LANGLEY, Vancouver - A 35-year-old Surrey man trying to steal copper wire was electrocuted when he cut through a high-voltage line near a BC Hydro substation in Langley, police said Monday.
"Last year we had a fellow who lost two fingers trying to steal Telus wires and now we've got a death," Langley RCMP Cpl. Diane Blain said of the growing problem of metal theft across the Lower Mainland.
"They'll steal anything that is metal," Blain said. "It has been a problem we have been battling for a long time."
Electrical and telephone wires are often stolen and sold to scrap metal dealers for the value of the copper.
"It is on the increase," BC Hydro official Tarina Palmer said of copper wire thefts. "Copper prices are the highest they've been for some time."
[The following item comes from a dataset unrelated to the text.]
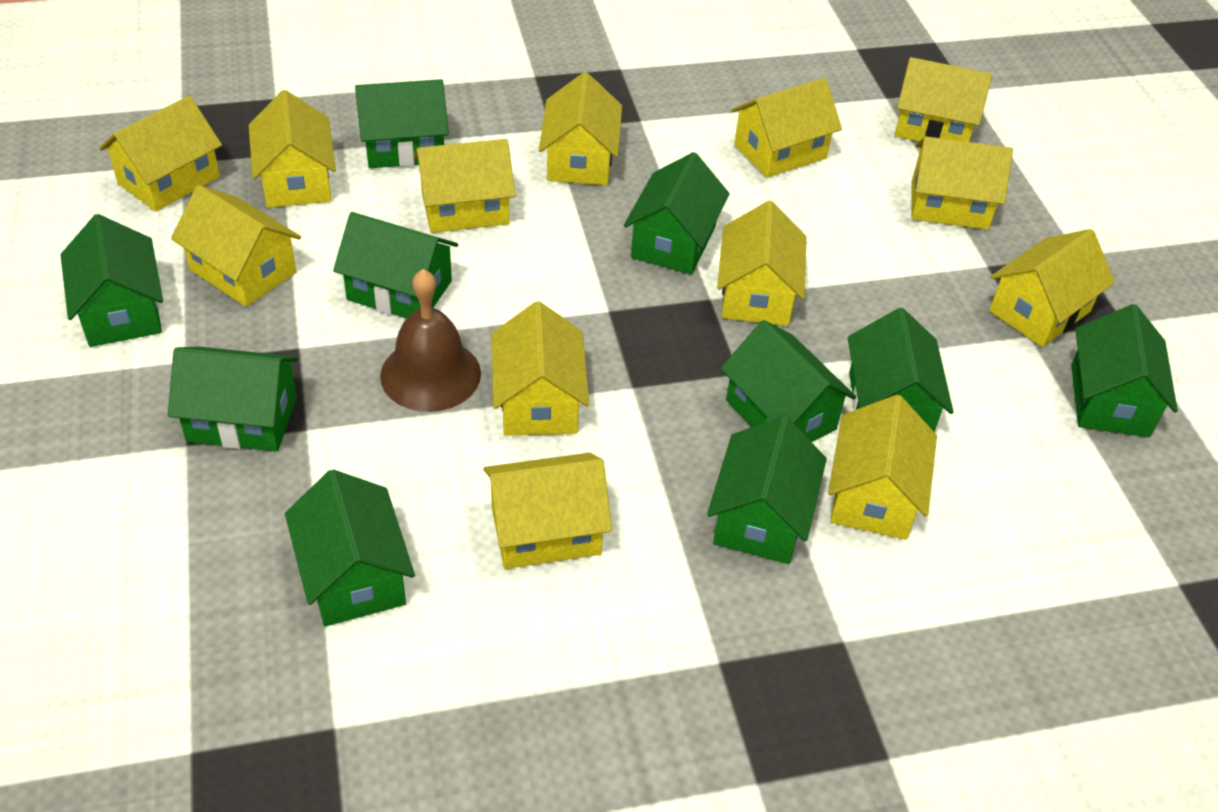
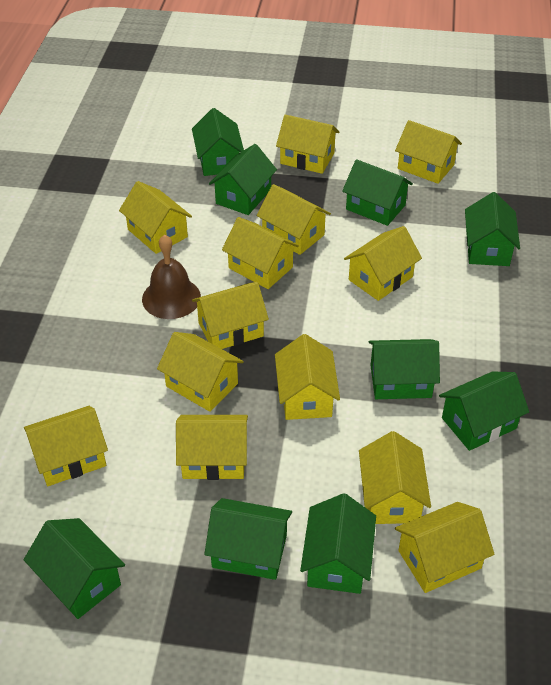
green house: [60,214,163,347] [168,346,299,452] [285,469,415,626] [333,212,458,319] [355,79,449,168] [624,152,730,275] [707,416,827,564] [721,320,856,442] [848,308,954,432] [1071,304,1178,437] = 10 -> [24,518,125,619] [192,108,244,176] [205,498,292,580] [209,144,277,215] [300,493,376,594] [342,159,413,226] [369,339,440,399] [439,372,529,451] [465,192,520,266] = 9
The price of copper doubled this year, hitting a record $4.04 US apound, up from $1.98 US on Jan. 1.
At about 3 a.m. Monday, a BC Hydro worker investigating a power failure in Langley found the dead man near a hydro substation at 273 Street and Gloucester Way. The man's body was discovered in an underground junction box, which had been locked.
A preliminary investigation by police revealed the man was attempting to cut a live wire and was electrocuted by about 14,000 volts.
The man was known to police and had a criminal record. His name will be released after his family has been notified, police said.
Langley RCMP suggested one way to solve the metal theft problem is for businesses to refuse to buy from suspected thieves.
Scrap-metal dealers often say they don't know something is stolen but they should be suspicious about a person bringing in metal using a stolen Wal-Mart shopping cart, Blain said.
"We're asking the businesses not to buy from people pushing a shopping cart," she said.
Langley RCMP has asked metal recycling business owners to prevent the re-sale of stolen metal by following these simple guidelines: Ask the seller for identification; record names, addresses and other contact information; pay by cheque, if possible; buy only from reputable dealers; keep a record of all transactions and refuse any suspicious transactions, which should be reported to police.
Richmond RCMP also reported a metal theft early Sunday -- a $3,000 industrial-style stainless steel barbecue was taken from the lacrosse box at Steveston Park. It had been borrowed by the local Rotary club from Save-on-Foods and was being used by the concession staff at the Const. Jimmy Ng Memorial Street Hockey Tournament.
It had been secured the previous night by a chain and locked padlock.
The suspects likely used boltcutters to cut the lock or chain. The BBQ weighed more than 136 kilograms and required a truck and at least four people to move it, said Richmond Cpl. Peter Thiessen.
"It is quite likely that this theft is related to the large number of metal thefts occurring in the Lower Mainland and will be sold to a metal salvage yard," he said.